One of the lesser-known examples of the phenomenon is a film called Mondo Oscenità (1966) aka World of Obscenity. Right off the bat, the film's Italian title is bogus, since it's an American production. This demonstrates the across-the-board popularity of Mondo Cane: for a brief period in movie history, American filmmakers were pretending to be Italian! Director Joseph P. Mawra—best known for his work on the kinky, bondage-heavy Olga movies, such as Olga's House of Shame (1964) and Mme. Olga's Massage Parlor (1965)—actually called himself "Carlo Scappine" for this one. A likely-nonexistent producer called "Gino Poluzzo" (with no other credits) is also listed in the main title sequence.

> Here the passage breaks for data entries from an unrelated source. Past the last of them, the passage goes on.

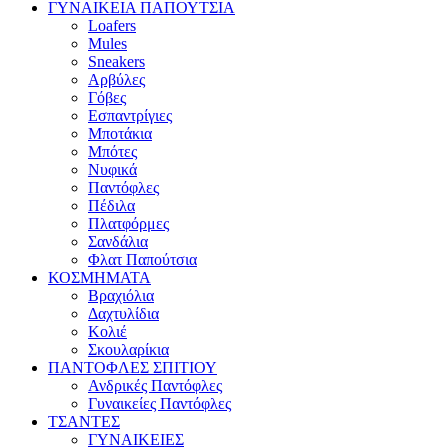
ΓΥΝΑΙΚΕΙΑ ΠΑΠΟΥΤΣΙΑ
Loafers
Mules
Sneakers
Αρβύλες
Γόβες
Εσπαντρίγιες
Μποτάκια
Μπότες
Νυφικά
Παντόφλες
Πέδιλα
Πλατφόρμες
Σανδάλια
Φλατ Παπούτσια
ΚΟΣΜΗΜΑΤΑ
Βραχιόλια
Δαχτυλίδια
Κολιέ
Σκουλαρίκια
ΠΑΝΤΟΦΛΕΣ ΣΠΙΤΙΟΥ
Ανδρικές Παντόφλες
Γυναικείες Παντόφλες
ΤΣΑΝΤΕΣ
ΓΥΝΑΙΚΕΙΕΣ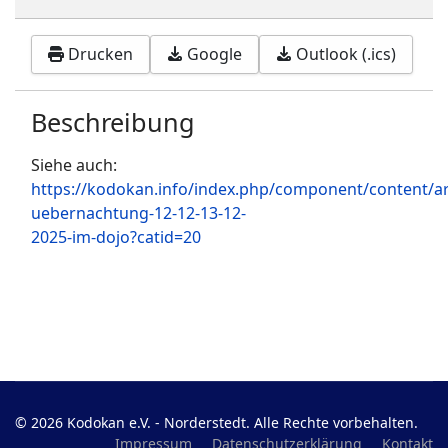
Drucken
Google
Outlook (.ics)
Beschreibung
Siehe auch:
https://kodokan.info/index.php/component/content/art
uebernachtung-12-12-13-12-
2025-im-dojo?catid=20
© 2026 Kodokan e.V. - Norderstedt. Alle Rechte vorbehalten.
Impressum
Datenschutzerklärung
Kontakt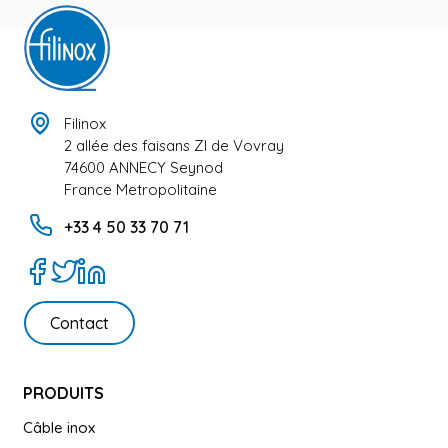
Filinox
2 allée des faisans ZI de Vovray
74600 ANNECY Seynod
France Metropolitaine
+33 4 50 33 70 71
Contact
PRODUITS
Câble inox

Mondo Oscenità pretends to be a documentary about the history of obscenity in motion pictures. I say "pretends to be" because Joseph P. Mawra is clearly using this film as an excuse to show as much salacious (for the time) material as he can possibly assemble. And to get this thing to feature length, he just throws in whatever scraps of celluloid he had lying around the editing room, including some silent comedy footage that has nothing to do with anything. Fortunately, deep-voiced narrator Joel Holt (billed as "Lou Hopkins") is there to tie it all together with ponderous pronouncements like this:
In the next 75 minutes, we will take you into the world of motion pictures, into a world unfamiliar to most. A world made up of thought, sight, and imagination. A special kind of medium that can transport you into the future and take you back to the past. It is a state of unrealities, where sight, sound, feelings are all too real, where stimulations are aroused, where feelings are raised and lowered according to the thoughts of the director. We will show you what was considered too strong for the public in the early days of the motion picture and what is being viewed today. We will show you scenes from motion pictures that were judged as obscene only a short time ago, scenes that led to the outcry that obscenity in motion pictures was taking over the industry, that this is becoming a world of obscenity.

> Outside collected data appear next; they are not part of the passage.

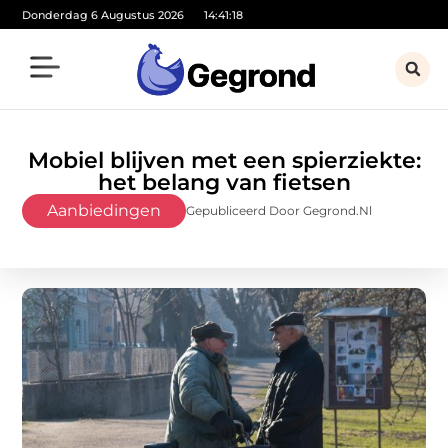
Donderdag 6 Augustus 2026
14:41:19
Mobiel blijven met een spierziekte:
het belang van fietsen
Aanbiedingen
Gepubliceerd Door Gegrond.nl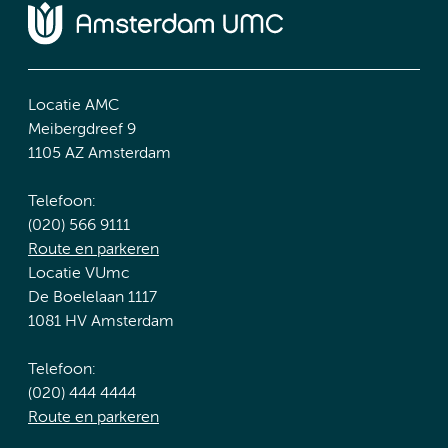
Locatie AMC
Meibergdreef 9
1105 AZ Amsterdam
Telefoon:
(020) 566 9111
Route en parkeren
Locatie VUmc
De Boelelaan 1117
1081 HV Amsterdam
Telefoon:
(020) 444 4444
Route en parkeren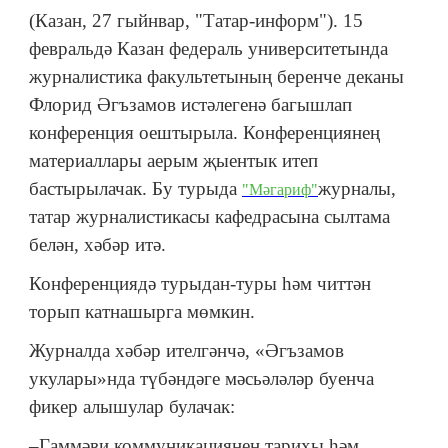
(Казан, 27 гыйнвар, "Татар-информ"). 15
февральдә Казан федераль университетында
журналистика факультетының беренче деканы
Флорид Әгъзамов истәлегенә багышлап
конференция оештырыла. Конференциянең
материаллары аерым җыентык итеп
бастырылачак. Бу турыда
журналы,
"Мәгариф"
татар журналистикасы кафедрасына сылтама
белән, хәбәр итә.
Конференциядә турыдан-туры һәм читтән
торып катнашырга мөмкин.
Журналда хәбәр ителгәнчә, «Әгъзамов
укулары»нда түбәндәге мәсьәләләр буенча
фикер алышулар булачак:
–Гаммәви коммуникациянең тарихы һәм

I'm guessing Mawra was more than a little influenced by Rod Serling. This is essentially The Twilight Zone: After Dark. The above monologue is even accompanied by footage of the stars in space.

What makes Mondo Oscenità of interest to us today is that it includes some otherwise-unused footage from Ed Wood's abandoned film Hellborn (1956). While he was an avid follower of trends in the entertainment industry, Eddie never even attempted to make a "mondo" movie of his own. Some of his nonfiction books and articles, like Drag Trade (1967) and Bloodiest Sex Crimes of History (1967), are written in the same basic spirit as those films, however. In fact, every time Wood writes about the odd sexual practices of Japan, as he does in Drag Trade and several of his magazine articles, he's channeling the spirit of Mondo Cane.

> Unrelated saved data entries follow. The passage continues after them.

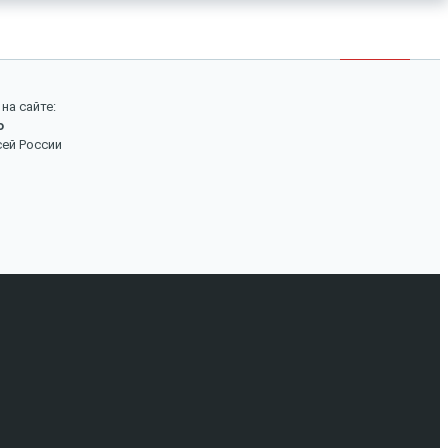
×
Войти
Поиск
на сайте:
о
Вход
сей России
Авторизуйтесь, если вы уже зарегистрированы в
нашем магазине.
Запомнить меня
Забыли пароль?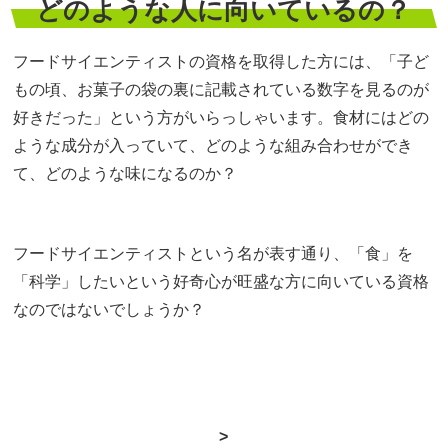
どのような人に向いているの？
フードサイエンティストの資格を取得した方には、「子ど
もの頃、お菓子の袋の裏に記載されている数字を見るのが
好きだった」という方がいらっしゃいます。食材にはどの
ような成分が入っていて、どのような組み合わせができ
て、どのような味になるのか？
フードサイエンティストという名が表す通り、「食」を
「科学」したいという好奇心が旺盛な方に向いている資格
なのではないでしょうか？
>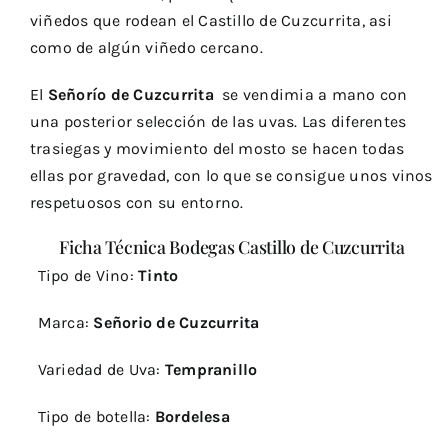
viñedos que rodean el Castillo de Cuzcurrita, asi
como de algún viñedo cercano.
El
Señorío de Cuzcurrita
se vendimia a mano con
una posterior selección de las uvas. Las diferentes
trasiegas y movimiento del mosto se hacen todas
ellas por gravedad, con lo que se consigue unos vinos
respetuosos con su entorno.
Ficha Técnica Bodegas Castillo de Cuzcurrita
Tipo de Vino:
Tinto
Marca:
Señorio de Cuzcurrita
Variedad de Uva:
Tempranillo
Tipo de botella:
Bordelesa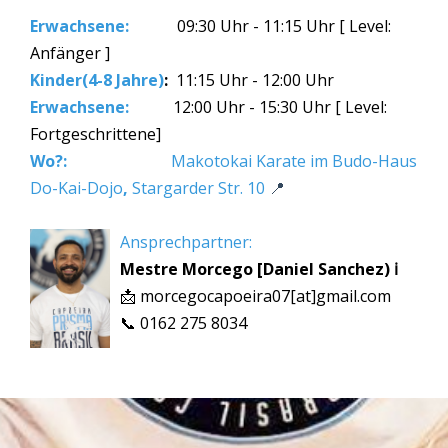
Erwachsene:
09:30 Uhr - 11:15 Uhr [ Level:
Anfänger ]
Kinder(4-8 Jahre)
:
11:15 Uhr - 12:00 Uhr
Erwachsene:
12:00 Uhr - 15:30 Uhr [ Level:
Fortgeschrittene]
Wo?:
Makotokai Karate im Budo-Haus
Do-Kai-Dojo
,
Stargarder Str. 10
📍
Ansprechpartner:
Mestre Morcego [Daniel Sanchez)
ℹ️
📩
morcegocapoeira07[at]gmail.com
📞 0162 275 8034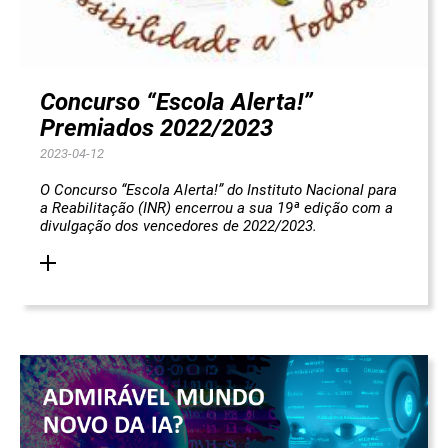
Concurso “Escola Alerta!”
Premiados 2022/2023
2023-04-12
O Concurso “Escola Alerta!” do Instituto Nacional para
a Reabilitação (INR) encerrou a sua 19ª edição com a
divulgação dos vencedores de 2022/2023.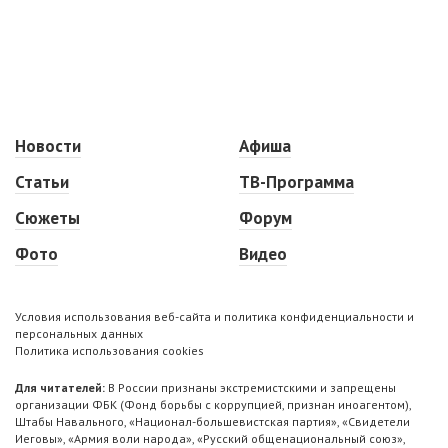
Новости
Афиша
Статьи
ТВ-Программа
Сюжеты
Форум
Фото
Видео
Условия использования веб-сайта и политика конфиденциальности и
персональных данных
Политика использования cookies
Для читателей:
В России признаны экстремистскими и запрещены
организации ФБК (Фонд борьбы с коррупцией, признан иноагентом),
Штабы Навального, «Национал-большевистская партия», «Свидетели
Иеговы», «Армия воли народа», «Русский общенациональный союз»,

It was reader Brendon Sibley who hipped me to Mondo Oscenità, and I'm grateful he did because this is quite a find. I'd recently compared two different versions of the Hellborn footage, one from a 1993 documentary and one from a 2017 Blu-ray, and found that they contained the exact same footage, only projected at different speeds. In brief, the film alternates between two different groups of juvenile delinquents, one male and the other female, as they commit various crimes and get into fights. In the end, the boys and girls come together for a sort of picnic at Griffith Park. The footage ends with a black-clad hoodlum, played by Conrad Brooks, wandering off into the woods with his date, a curly-haired brunette in an angora sweater. This was the Hellborn I knew, and I thought it was all there was to know. I was dead wrong.